Selina's funeral procession is watched on television by Selina's daughter Catherine, her longtime partner Marjorie, and their now-grown son. Catherine, so long a dour and emotionally abused basket case, celebrates her mother's death with margaritas. It's the only time we ever see her truly happy during the entire show.

Also watching the funeral on TV: Jonah Ryan, cranky and foul and the only President who was successfully impeached and removed from office.

Selina's funeral is attended by all of her old colleagues and victims. Dan has a wife half his age and sells beachfront real estate. Kent has become a disheveled hippie. Amy has somehow managed to live with having helped push Jonah Ryan into the White House. Ben is long-dead. Tom James looks as bitter as ever. And Richard Splett, kind, warm, always well-meaning Richard Splett, is the current president of the United States and has just won a landslide re-election following his receiving the Nobel Peace Prize for negotiating a peace in the Middle East. Familiar faces, aged 24 years, chat and catch up and briskly recall that decade where they were abused by the machinations of Selina Meyer.

Other characters, also significantly aged, pass by and pass through (including a howl-worthy cameo from a character who has no right to be drawing breath). And in a powerful and haunting scene, Gary quietly approaches Selina's casket to pay his respects to the only woman he ever loved, remarking that she, the woman who framed him and sent him to prison, would've hated the flower selection at her own funeral.

Selina is entombed. Mike begins to tell his viewers his personal recollections of President Meyer when breaking news hits. Beloved American actor and Hollywood legend Tom Hanks has died at the age of 88. For the final minute of Veep, Selina Meyer is never mentioned again as we watch the news of her death get quickly pushed aside by an obituary for the star of Forrest Gump and Philadelphia.

It's audacious. It's hilarious. It's perfect. For all of her monstrous choices, for all of the damage she did to herself, her family, and her country, Selina Meyer is not as important as the death of Tom Hanks. She's a footnote, one of those forgotten presidents no one talks about, an asterisk on an asterisk in the history books. She sold her soul for an office that exists to enact sweeping change and got nothing in return save for a famous office and chair for four uneventful, if harmful, years. Seven years of Veep has led to this: the erasure of Selina Meyer, her relegation to the margins of American history. Everyone is ready to drop her and move on the moment Tom Hanks kicks the bucket.

It would have been one thing for Veep to end with Selina victorious but alone, but instead, the show chooses to place her in the context of history. We know how time treated her legacy. We see the impact she had on those around her. We know the lasting impression, and frequent lack thereof, she left behind. All of that for this? A woman dedicated her life to a game without a satisfying victory, without anything of which she could be proud beyond the sweet taste of power.
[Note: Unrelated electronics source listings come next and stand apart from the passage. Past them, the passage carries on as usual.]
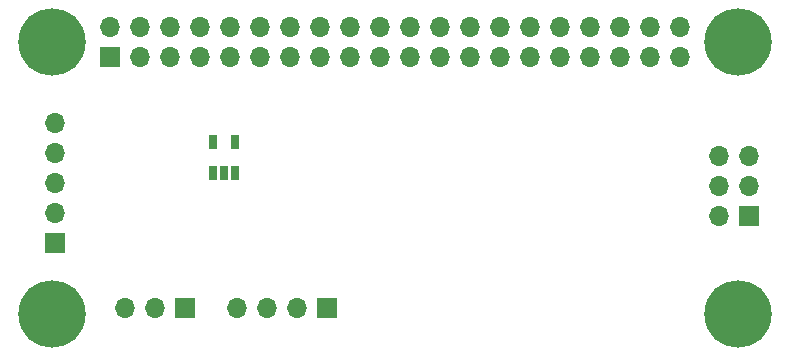
<source format=gbr>
%TF.GenerationSoftware,KiCad,Pcbnew,(5.1.9)-1*%
%TF.CreationDate,2021-04-12T22:32:52+10:00*%
%TF.ProjectId,FlightBridgePCB,466c6967-6874-4427-9269-646765504342,rev?*%
%TF.SameCoordinates,Original*%
%TF.FileFunction,Soldermask,Bot*%
%TF.FilePolarity,Negative*%
%FSLAX46Y46*%
G04 Gerber Fmt 4.6, Leading zero omitted, Abs format (unit mm)*
G04 Created by KiCad (PCBNEW (5.1.9)-1) date 2021-04-12 22:32:52*
%MOMM*%
%LPD*%
G01*
G04 APERTURE LIST*
%ADD10R,0.650000X1.220000*%
%ADD11O,1.700000X1.700000*%
%ADD12R,1.700000X1.700000*%
%ADD13C,5.700000*%
G04 APERTURE END LIST*
D10*
%TO.C,U2*%
X129220000Y-79970000D03*
X127320000Y-79970000D03*
X127320000Y-82590000D03*
X128270000Y-82590000D03*
X129220000Y-82590000D03*
%TD*%
D11*
%TO.C,J4*%
X119920000Y-94000000D03*
X122460000Y-94000000D03*
D12*
X125000000Y-94000000D03*
%TD*%
D11*
%TO.C,J2*%
X170210000Y-81170000D03*
X172750000Y-81170000D03*
X170210000Y-83710000D03*
X172750000Y-83710000D03*
X170210000Y-86250000D03*
D12*
X172750000Y-86250000D03*
%TD*%
D11*
%TO.C,J5*%
X129380000Y-94000000D03*
X131920000Y-94000000D03*
X134460000Y-94000000D03*
D12*
X137000000Y-94000000D03*
%TD*%
D13*
%TO.C,REF\u002A\u002A*%
X171748000Y-94500000D03*
%TD*%
%TO.C,REF\u002A\u002A*%
X171748000Y-71504000D03*
%TD*%
%TO.C,REF\u002A\u002A*%
X113748000Y-94500000D03*
%TD*%
%TO.C,REF\u002A\u002A*%
X113748000Y-71504000D03*
%TD*%
D11*
%TO.C,J3*%
X114000000Y-78380000D03*
X114000000Y-80920000D03*
X114000000Y-83460000D03*
X114000000Y-86000000D03*
D12*
X114000000Y-88540000D03*
%TD*%
D11*
%TO.C,J1*%
X166878000Y-70234000D03*
X166878000Y-72774000D03*
X164338000Y-70234000D03*
X164338000Y-72774000D03*
X161798000Y-70234000D03*
X161798000Y-72774000D03*
X159258000Y-70234000D03*
X159258000Y-72774000D03*
X156718000Y-70234000D03*
X156718000Y-72774000D03*
X154178000Y-70234000D03*
X154178000Y-72774000D03*
X151638000Y-70234000D03*
X151638000Y-72774000D03*
X149098000Y-70234000D03*
X149098000Y-72774000D03*
X146558000Y-70234000D03*
X146558000Y-72774000D03*
X144018000Y-70234000D03*
X144018000Y-72774000D03*
X141478000Y-70234000D03*
X141478000Y-72774000D03*
X138938000Y-70234000D03*
X138938000Y-72774000D03*
X136398000Y-70234000D03*
X136398000Y-72774000D03*
X133858000Y-70234000D03*
X133858000Y-72774000D03*
X131318000Y-70234000D03*
X131318000Y-72774000D03*
X128778000Y-70234000D03*
X128778000Y-72774000D03*
X126238000Y-70234000D03*
X126238000Y-72774000D03*
X123698000Y-70234000D03*
X123698000Y-72774000D03*
X121158000Y-70234000D03*
X121158000Y-72774000D03*
X118618000Y-70234000D03*
D12*
X118618000Y-72774000D03*
%TD*%
M02*

</source>
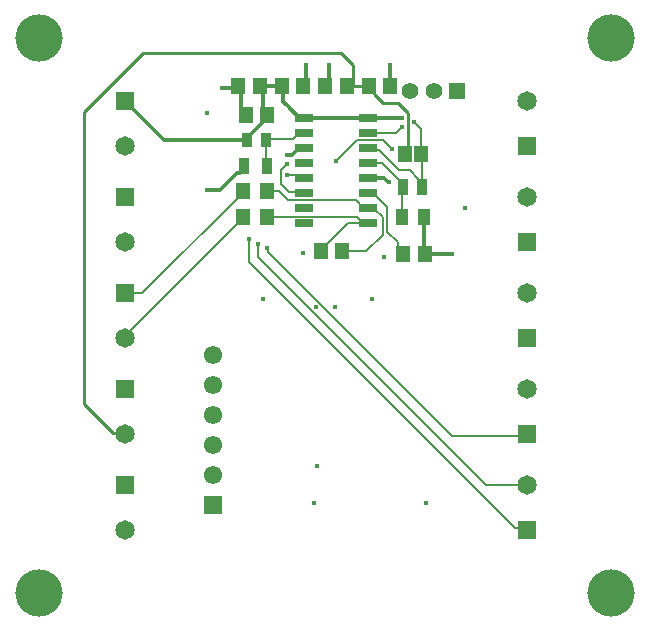
<source format=gbl>
G04*
G04 #@! TF.GenerationSoftware,Altium Limited,Altium Designer,23.3.1 (30)*
G04*
G04 Layer_Physical_Order=4*
G04 Layer_Color=16711680*
%FSLAX25Y25*%
%MOIN*%
G70*
G04*
G04 #@! TF.SameCoordinates,DDE6331C-4F95-4F18-AA14-E53DA5D8DD09*
G04*
G04*
G04 #@! TF.FilePolarity,Positive*
G04*
G01*
G75*
%ADD10C,0.00984*%
%ADD19R,0.04528X0.05709*%
%ADD28R,0.03367X0.04969*%
%ADD44C,0.05472*%
%ADD45R,0.05472X0.05472*%
%ADD51C,0.00591*%
%ADD52C,0.01181*%
%ADD54R,0.06102X0.06102*%
%ADD55C,0.06102*%
%ADD56R,0.06496X0.06496*%
%ADD57C,0.06496*%
%ADD58C,0.01772*%
%ADD59C,0.15748*%
%ADD60R,0.06004X0.02756*%
%ADD61R,0.04942X0.05756*%
%ADD62R,0.03740X0.05709*%
%ADD63R,0.01575X0.01575*%
%ADD64R,0.04134X0.05709*%
%ADD65R,0.03347X0.05315*%
%ADD66R,0.04545X0.05339*%
D10*
X276000Y281000D02*
X281000D01*
X271872Y286416D02*
X273228Y285059D01*
Y283772D02*
X276000Y281000D01*
X273228Y283772D02*
Y285059D01*
X281000Y281000D02*
X284500Y277500D01*
Y265161D02*
Y277500D01*
X266000Y286500D02*
X271478D01*
X262000Y297500D02*
X266000Y293500D01*
X176500Y278000D02*
X196000Y297500D01*
X262000D01*
X283339Y264000D02*
X284500Y265161D01*
X266000Y286500D02*
Y293500D01*
X176500Y180500D02*
Y278000D01*
X186212Y170788D02*
X189712D01*
X190000Y170500D01*
X176500Y180500D02*
X186212Y170788D01*
D19*
X235043Y286500D02*
D03*
X227957D02*
D03*
X242457D02*
D03*
X249543D02*
D03*
X264043D02*
D03*
X256957D02*
D03*
X271457D02*
D03*
X278543D02*
D03*
X262543Y231500D02*
D03*
X255457D02*
D03*
X237543Y277000D02*
D03*
X230457D02*
D03*
X282957Y230500D02*
D03*
X290043D02*
D03*
D28*
X237250Y268500D02*
D03*
X230750D02*
D03*
D44*
X285126Y285000D02*
D03*
X293000D02*
D03*
D45*
X300874D02*
D03*
D51*
X267500Y268500D02*
X276000D01*
X279000Y265500D01*
X260500Y261500D02*
X267500Y268500D01*
X275736Y261000D02*
X282752Y253984D01*
X271177Y261000D02*
X275736D01*
X242000Y254000D02*
Y258500D01*
X244000Y260500D01*
Y257000D02*
X248823D01*
X249823Y256000D01*
X244781Y251219D02*
X249604D01*
X242000Y254000D02*
X244781Y251219D01*
X249604D02*
X249823Y251000D01*
X282358Y243000D02*
Y252606D01*
X282752Y253000D02*
Y253984D01*
X282358Y252606D02*
X282752Y253000D01*
X231500Y228000D02*
Y235500D01*
X237662Y231338D02*
X299000Y170000D01*
X237662Y231338D02*
Y232338D01*
X234500Y229500D02*
Y234000D01*
X237500Y232500D02*
X237662Y232338D01*
X323212Y139288D02*
X324000Y138500D01*
X320212Y139288D02*
X323212D01*
X231500Y228000D02*
X320212Y139288D01*
X234500Y229500D02*
X310500Y153500D01*
X324000D01*
X299000Y170000D02*
X324000D01*
X280606Y271000D02*
X282531Y272925D01*
X271177Y271000D02*
X280606D01*
X255457Y232090D02*
X257425Y234059D01*
X257425D02*
X264366Y241000D01*
X255457Y230909D02*
Y231500D01*
X257425Y234059D02*
X257425D01*
X264366Y241000D02*
X269553D01*
X190000Y203130D02*
X229463Y242593D01*
X190000Y202500D02*
Y203130D01*
X229463Y242593D02*
Y243000D01*
X195870Y217500D02*
X229463Y251093D01*
X190000Y217500D02*
X195870D01*
X229463Y251093D02*
Y251500D01*
X262543Y231500D02*
X270500D01*
X276000Y237000D02*
Y242801D01*
X270500Y231500D02*
X276000Y237000D01*
X272801Y246000D02*
X276000Y242801D01*
X269553Y241000D02*
X271177D01*
X267480Y243073D02*
X269553Y241000D01*
X237611Y243073D02*
X267480D01*
X255457Y231500D02*
Y232090D01*
X271177Y246000D02*
X272801D01*
X244500Y248500D02*
X267000D01*
X237537Y251500D02*
X241500D01*
X244500Y248500D01*
X237537Y243000D02*
X237611Y243073D01*
X237250Y260089D02*
X237339Y260000D01*
X237250Y260089D02*
Y268500D01*
X268417Y247083D02*
X270094D01*
X268000Y247500D02*
X268417Y247083D01*
X267000Y248500D02*
X268000Y247500D01*
Y247500D02*
Y247500D01*
X270094Y247083D02*
X271177Y246000D01*
X246199Y269000D02*
X248199Y271000D01*
X238638Y269000D02*
X246199D01*
X248199Y271000D02*
X249823D01*
X271177Y266000D02*
X271896Y265281D01*
X274719D02*
X281500Y258500D01*
X285000D01*
X271896Y265281D02*
X274719D01*
X285000Y258500D02*
X287870Y255630D01*
X289248Y254252D02*
Y263413D01*
Y253000D02*
Y254252D01*
X288980D02*
X289248D01*
X287870Y255362D02*
X288980Y254252D01*
X287870Y255362D02*
Y255630D01*
X286469Y274500D02*
X288661Y272307D01*
Y264000D02*
Y272307D01*
Y264000D02*
X289248Y263413D01*
X277500Y238000D02*
X281000Y234500D01*
X272801Y251000D02*
X277500Y246301D01*
Y238000D02*
Y246301D01*
X281000Y232457D02*
X282957Y230500D01*
X281000Y232457D02*
Y234500D01*
X271177Y251000D02*
X272801D01*
D52*
X278500Y287543D02*
Y293500D01*
Y287543D02*
X279543Y286500D01*
X242957Y281242D02*
X244000Y280199D01*
X242957Y281242D02*
Y286500D01*
X236000D02*
X242957D01*
X236000Y278543D02*
Y286500D01*
Y278543D02*
X237543Y277000D01*
X228957Y286000D02*
Y286500D01*
X250500Y286211D02*
Y293500D01*
X257457Y286500D02*
X258000Y287043D01*
Y293500D01*
X228957Y278500D02*
Y286000D01*
X222500D02*
X227957D01*
X228457Y286500D01*
X228957Y278500D02*
X230457Y277000D01*
X276340Y256000D02*
X277840Y254500D01*
X278000D01*
X271177Y256000D02*
X276340D01*
X244000Y280199D02*
X248199Y276000D01*
X290043Y230500D02*
X299000D01*
X245812Y263613D02*
X248199Y266000D01*
X249823D01*
X244000Y263500D02*
X244113Y263613D01*
X245812D01*
X228382Y257736D02*
X229661Y259016D01*
Y260000D01*
X227398Y257736D02*
X228382D01*
X221661Y252000D02*
X227398Y257736D01*
X217500Y252000D02*
X221661D01*
X289642Y230902D02*
X290043Y230500D01*
X289642Y230902D02*
Y243000D01*
X249823Y276000D02*
X271177D01*
X248199D02*
X249823D01*
X203000Y268500D02*
X230750D01*
X190000Y281500D02*
X203000Y268500D01*
X230750Y269301D02*
X235870Y274421D01*
Y274736D02*
X237543Y276410D01*
X230750Y268500D02*
Y269301D01*
X235870Y274421D02*
Y274736D01*
X271215Y276037D02*
X282494D01*
X282531Y276075D01*
X271177Y276000D02*
X271215Y276037D01*
D54*
X219500Y147000D02*
D03*
D55*
Y157000D02*
D03*
Y167000D02*
D03*
Y177000D02*
D03*
Y187000D02*
D03*
Y197000D02*
D03*
D56*
X324000Y234500D02*
D03*
Y202500D02*
D03*
Y170500D02*
D03*
Y266500D02*
D03*
Y138500D02*
D03*
X190000Y249500D02*
D03*
Y153500D02*
D03*
Y185500D02*
D03*
Y217500D02*
D03*
Y281500D02*
D03*
D57*
X324000Y249500D02*
D03*
Y217500D02*
D03*
Y185500D02*
D03*
Y281500D02*
D03*
Y153500D02*
D03*
X190000Y234500D02*
D03*
Y138500D02*
D03*
Y170500D02*
D03*
Y202500D02*
D03*
Y266500D02*
D03*
D58*
X254000Y160000D02*
D03*
X278500Y293500D02*
D03*
X279000Y265500D02*
D03*
X260500Y261500D02*
D03*
X250500Y293500D02*
D03*
X258000D02*
D03*
X222500Y286000D02*
D03*
X278000Y254500D02*
D03*
X303500Y246000D02*
D03*
X217500Y277500D02*
D03*
X244000Y260500D02*
D03*
Y257000D02*
D03*
X231500Y235500D02*
D03*
X234500Y234000D02*
D03*
X237500Y232500D02*
D03*
X253000Y147500D02*
D03*
X290500D02*
D03*
X299000Y230500D02*
D03*
X249500Y231000D02*
D03*
X253811Y212811D02*
D03*
X260000Y213000D02*
D03*
X244000Y263500D02*
D03*
X217500Y252000D02*
D03*
X276500Y229500D02*
D03*
X272500Y215500D02*
D03*
X236047D02*
D03*
D59*
X352000Y117500D02*
D03*
Y302500D02*
D03*
X161500Y117500D02*
D03*
Y302500D02*
D03*
D60*
X249823Y276000D02*
D03*
Y271000D02*
D03*
Y266000D02*
D03*
Y261000D02*
D03*
Y256000D02*
D03*
Y251000D02*
D03*
Y246000D02*
D03*
Y241000D02*
D03*
X271177D02*
D03*
Y246000D02*
D03*
Y251000D02*
D03*
Y256000D02*
D03*
Y261000D02*
D03*
Y266000D02*
D03*
Y271000D02*
D03*
Y276000D02*
D03*
D61*
X237537Y251500D02*
D03*
X229463D02*
D03*
X237537Y243000D02*
D03*
X229463D02*
D03*
D62*
X229661Y260000D02*
D03*
X237339D02*
D03*
D63*
X286469Y274500D02*
D03*
X282531Y276075D02*
D03*
Y272925D02*
D03*
D64*
X289642Y243000D02*
D03*
X282358D02*
D03*
D65*
X282752Y253000D02*
D03*
X289248D02*
D03*
D66*
X288661Y264000D02*
D03*
X283339D02*
D03*
M02*

</source>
This is the struggle Game of Thrones faces as it barrels towards its final episode. We just witnessed a penultimate episode where a lead character committed bonafide war crimes leading to the deaths of countless innocent people. The finale will reckon with this, certainly. But how will the history of that fictional world remember it? What tales will be passed down, what facts will be recorded in the history books, what will the generation after the next generation know about the horrors we watched unfold in such great detail?

I don't know if Game of Thrones will answer those questions. But I do know that Veep managed to answer its own version of that query first, remaining true to its cynical, vulgar, and unforgiving self until its final moments. Who lives, who dies, who tells your story? The survivors, of course. The people who saw you at your worst. And bitch about you at your funeral.